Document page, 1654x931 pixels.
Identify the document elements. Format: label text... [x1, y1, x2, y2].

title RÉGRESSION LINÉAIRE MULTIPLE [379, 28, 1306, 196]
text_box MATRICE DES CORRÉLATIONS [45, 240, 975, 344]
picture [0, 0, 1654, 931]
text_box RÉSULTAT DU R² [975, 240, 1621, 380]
──────────
# [WHAT IS BEING ASKED]
Reproduce every one of the lines above, character for character.

# [RESULT OF THIS EXERCISE]
Document page, 1654x931 pixels.
Identify the document elements. Format: label text... [x1, y1, x2, y2].

title RÉGRESSION LINÉAIRE MULTIPLE [379, 28, 1306, 196]
text_box MATRICE DES CORRÉLATIONS [45, 240, 975, 344]
picture [0, 0, 1654, 931]
text_box RÉSULTAT DU R² [975, 240, 1621, 380]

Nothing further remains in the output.